KOSONGSATU.ID–Wajah pariwisata Indonesia pada awal tahun 2026 menunjukkan pergeseran minat yang signifikan ke arah narasi masa lalu. Wisatawan kini tidak lagi sekadar mencari pemandangan alam, melainkan beralih memburu pengalaman otentik melalui tren living history. 

Sejak Januari hingga Februari 2026, destinasi berbasis rumah tua, kawasan kota lama, dan situs budaya di berbagai penjuru Nusantara mencatatkan lonjakan kunjungan yang luar biasa, menandakan kebangkitan apresiasi publik terhadap identitas sejarah bangsa.

Fenomena ini terlihat nyata di Kawasan Kota Tua Jakarta, yang tetap menjadi magnet utama. Berdasarkan laporan resmi pengelola kawasan pada awal Februari 2026, ribuan pengunjung memadati area Taman Fatahillah dan museum-museum sekitarnya setiap hari. 

Lonjakan tajam ini merupakan kelanjutan dari tren positif tahun 2025 yang mencatat sekitar 2,4 juta kunjungan. Menariknya, profil wisatawan kini semakin beragam, mulai dari komunitas fotografi, pegiat heritage walk, hingga kelompok pelajar yang menjadikan situs bersejarah sebagai ruang belajar terbuka.

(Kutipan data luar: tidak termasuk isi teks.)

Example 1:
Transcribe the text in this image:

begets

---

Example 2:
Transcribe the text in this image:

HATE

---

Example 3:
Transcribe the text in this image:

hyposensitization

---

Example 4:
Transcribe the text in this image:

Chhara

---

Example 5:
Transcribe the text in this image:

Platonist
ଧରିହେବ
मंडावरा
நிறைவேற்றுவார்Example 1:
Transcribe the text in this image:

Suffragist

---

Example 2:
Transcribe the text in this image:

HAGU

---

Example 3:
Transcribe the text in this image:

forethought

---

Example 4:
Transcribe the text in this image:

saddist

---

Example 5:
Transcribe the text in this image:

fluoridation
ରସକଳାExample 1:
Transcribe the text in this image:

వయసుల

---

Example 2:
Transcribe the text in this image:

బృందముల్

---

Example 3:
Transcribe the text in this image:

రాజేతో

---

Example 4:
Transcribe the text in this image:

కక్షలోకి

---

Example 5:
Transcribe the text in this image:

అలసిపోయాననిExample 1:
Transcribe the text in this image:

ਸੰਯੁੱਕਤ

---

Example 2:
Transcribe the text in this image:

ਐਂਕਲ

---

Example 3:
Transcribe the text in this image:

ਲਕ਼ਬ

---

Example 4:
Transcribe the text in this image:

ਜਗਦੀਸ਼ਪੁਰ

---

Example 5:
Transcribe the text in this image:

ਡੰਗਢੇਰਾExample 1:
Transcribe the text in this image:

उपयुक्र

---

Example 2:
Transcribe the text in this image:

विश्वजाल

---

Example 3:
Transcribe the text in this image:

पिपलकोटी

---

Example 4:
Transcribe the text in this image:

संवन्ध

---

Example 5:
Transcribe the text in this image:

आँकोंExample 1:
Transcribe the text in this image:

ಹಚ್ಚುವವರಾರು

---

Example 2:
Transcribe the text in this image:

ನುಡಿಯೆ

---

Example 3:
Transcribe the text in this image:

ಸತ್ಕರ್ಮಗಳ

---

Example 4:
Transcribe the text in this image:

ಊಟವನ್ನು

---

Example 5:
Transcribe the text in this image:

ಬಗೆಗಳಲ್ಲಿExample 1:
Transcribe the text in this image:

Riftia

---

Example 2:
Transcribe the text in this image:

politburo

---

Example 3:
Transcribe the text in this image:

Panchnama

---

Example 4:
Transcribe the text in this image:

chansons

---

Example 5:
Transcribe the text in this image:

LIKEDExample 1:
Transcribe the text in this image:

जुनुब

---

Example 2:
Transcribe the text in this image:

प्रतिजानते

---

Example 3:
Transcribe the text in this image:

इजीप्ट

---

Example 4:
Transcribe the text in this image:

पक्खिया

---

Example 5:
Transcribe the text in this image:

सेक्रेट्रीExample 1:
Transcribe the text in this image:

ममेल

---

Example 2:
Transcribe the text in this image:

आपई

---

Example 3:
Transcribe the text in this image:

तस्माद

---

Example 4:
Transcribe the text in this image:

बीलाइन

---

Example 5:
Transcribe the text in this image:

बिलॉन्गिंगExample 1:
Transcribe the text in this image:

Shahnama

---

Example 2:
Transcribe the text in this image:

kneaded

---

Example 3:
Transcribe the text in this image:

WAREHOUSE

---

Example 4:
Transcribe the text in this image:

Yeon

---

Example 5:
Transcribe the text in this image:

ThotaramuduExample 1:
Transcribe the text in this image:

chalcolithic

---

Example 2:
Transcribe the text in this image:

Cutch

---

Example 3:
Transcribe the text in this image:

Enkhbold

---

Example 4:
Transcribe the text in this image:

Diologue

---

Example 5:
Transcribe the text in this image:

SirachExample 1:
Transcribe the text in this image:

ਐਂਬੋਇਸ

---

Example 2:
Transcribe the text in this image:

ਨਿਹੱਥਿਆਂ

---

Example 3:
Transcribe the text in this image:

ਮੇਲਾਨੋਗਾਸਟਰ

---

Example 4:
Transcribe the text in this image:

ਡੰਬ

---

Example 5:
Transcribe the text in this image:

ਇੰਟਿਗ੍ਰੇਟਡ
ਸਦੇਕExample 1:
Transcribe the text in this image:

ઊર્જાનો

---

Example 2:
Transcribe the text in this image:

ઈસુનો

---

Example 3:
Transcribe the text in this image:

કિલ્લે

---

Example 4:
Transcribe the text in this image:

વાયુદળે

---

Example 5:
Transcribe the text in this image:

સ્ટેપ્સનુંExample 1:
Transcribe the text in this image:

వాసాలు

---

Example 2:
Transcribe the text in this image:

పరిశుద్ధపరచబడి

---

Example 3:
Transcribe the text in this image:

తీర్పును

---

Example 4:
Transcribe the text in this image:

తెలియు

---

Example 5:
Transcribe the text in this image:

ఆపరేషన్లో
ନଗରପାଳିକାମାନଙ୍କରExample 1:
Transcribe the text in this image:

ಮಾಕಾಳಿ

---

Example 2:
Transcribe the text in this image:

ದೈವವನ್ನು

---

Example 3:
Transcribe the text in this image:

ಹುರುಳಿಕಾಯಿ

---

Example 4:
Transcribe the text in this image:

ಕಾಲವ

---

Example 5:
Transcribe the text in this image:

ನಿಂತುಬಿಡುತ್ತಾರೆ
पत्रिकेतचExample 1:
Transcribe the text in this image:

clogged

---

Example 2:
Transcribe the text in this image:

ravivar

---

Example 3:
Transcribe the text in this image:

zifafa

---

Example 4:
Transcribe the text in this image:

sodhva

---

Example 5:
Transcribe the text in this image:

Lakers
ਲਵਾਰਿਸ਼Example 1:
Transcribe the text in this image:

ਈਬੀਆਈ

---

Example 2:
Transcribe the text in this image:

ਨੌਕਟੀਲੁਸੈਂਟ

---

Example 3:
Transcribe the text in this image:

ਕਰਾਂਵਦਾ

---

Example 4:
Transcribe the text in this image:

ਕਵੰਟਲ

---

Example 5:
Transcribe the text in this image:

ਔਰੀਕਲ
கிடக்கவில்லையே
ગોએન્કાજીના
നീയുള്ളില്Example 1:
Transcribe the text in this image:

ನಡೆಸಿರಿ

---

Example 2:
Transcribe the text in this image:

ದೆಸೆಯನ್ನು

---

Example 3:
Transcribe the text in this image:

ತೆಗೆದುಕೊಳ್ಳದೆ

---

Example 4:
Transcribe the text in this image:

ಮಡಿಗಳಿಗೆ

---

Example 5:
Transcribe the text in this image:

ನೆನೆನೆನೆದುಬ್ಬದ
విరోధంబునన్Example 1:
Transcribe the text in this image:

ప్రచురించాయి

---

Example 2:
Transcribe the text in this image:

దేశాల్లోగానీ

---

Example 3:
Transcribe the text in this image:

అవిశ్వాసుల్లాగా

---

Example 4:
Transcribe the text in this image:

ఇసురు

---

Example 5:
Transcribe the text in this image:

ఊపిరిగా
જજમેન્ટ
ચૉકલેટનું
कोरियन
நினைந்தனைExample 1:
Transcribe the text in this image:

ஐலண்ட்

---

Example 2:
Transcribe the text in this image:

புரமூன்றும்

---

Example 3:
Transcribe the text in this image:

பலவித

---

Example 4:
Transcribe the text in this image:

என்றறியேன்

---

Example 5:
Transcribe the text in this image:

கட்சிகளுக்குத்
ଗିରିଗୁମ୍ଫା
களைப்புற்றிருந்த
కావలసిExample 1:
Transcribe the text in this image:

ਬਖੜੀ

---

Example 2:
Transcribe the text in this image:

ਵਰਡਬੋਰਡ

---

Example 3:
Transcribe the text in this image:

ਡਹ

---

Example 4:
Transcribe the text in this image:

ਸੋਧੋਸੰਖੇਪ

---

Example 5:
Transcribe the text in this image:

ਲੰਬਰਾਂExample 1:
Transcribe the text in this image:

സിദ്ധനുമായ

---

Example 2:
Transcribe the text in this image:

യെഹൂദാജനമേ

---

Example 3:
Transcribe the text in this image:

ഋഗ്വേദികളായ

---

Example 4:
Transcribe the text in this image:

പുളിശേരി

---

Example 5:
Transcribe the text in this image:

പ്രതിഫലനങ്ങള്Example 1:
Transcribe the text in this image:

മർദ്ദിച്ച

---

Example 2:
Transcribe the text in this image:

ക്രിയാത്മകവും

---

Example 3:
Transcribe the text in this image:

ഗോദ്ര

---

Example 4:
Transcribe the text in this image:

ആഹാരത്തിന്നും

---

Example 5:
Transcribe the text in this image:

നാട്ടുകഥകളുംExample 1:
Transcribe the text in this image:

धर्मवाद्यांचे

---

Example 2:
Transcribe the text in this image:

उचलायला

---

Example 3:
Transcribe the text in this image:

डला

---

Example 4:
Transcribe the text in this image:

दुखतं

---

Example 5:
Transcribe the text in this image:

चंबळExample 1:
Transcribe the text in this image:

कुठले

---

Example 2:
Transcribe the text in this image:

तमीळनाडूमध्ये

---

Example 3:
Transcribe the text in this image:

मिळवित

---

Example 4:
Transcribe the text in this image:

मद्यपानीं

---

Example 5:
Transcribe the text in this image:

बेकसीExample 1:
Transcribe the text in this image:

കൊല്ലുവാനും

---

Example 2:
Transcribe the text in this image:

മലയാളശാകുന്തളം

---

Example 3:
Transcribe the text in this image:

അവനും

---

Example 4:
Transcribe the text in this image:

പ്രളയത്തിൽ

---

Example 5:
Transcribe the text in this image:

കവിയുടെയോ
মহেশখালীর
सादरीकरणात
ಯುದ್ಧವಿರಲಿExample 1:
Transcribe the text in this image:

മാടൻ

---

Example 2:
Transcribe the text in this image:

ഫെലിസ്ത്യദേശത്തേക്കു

Langkah serupa juga diikuti oleh Pemerintah Kota Semarang yang berhasil menghidupkan kembali kawasan Kota Lama. Pada awal Februari 2026, gedung-gedung kolonial yang telah direvitalisasi menjadi tuan rumah berbagai pameran tematik dan acara budaya. 

Otoritas setempat menyatakan bahwa strategi menggelar acara rutin di kawasan bersejarah merupakan kunci utama untuk menjaga tingkat kunjungan tetap stabil, bahkan di luar hari libur nasional atau akhir pekan.

Kementerian Pariwisata dan Ekonomi Kreatif (Kemenparekraf) mengonfirmasi bahwa tren ini merupakan bagian dari strategi besar experience-based tourism 2026. Dalam keterangan resminya pada awal Februari 2026, Kemenparekraf menegaskan bahwa wisata budaya dan heritage kini menjadi pilar utama dalam memperkuat daya saing pariwisata Indonesia di pasar domestik maupun regional ASEAN.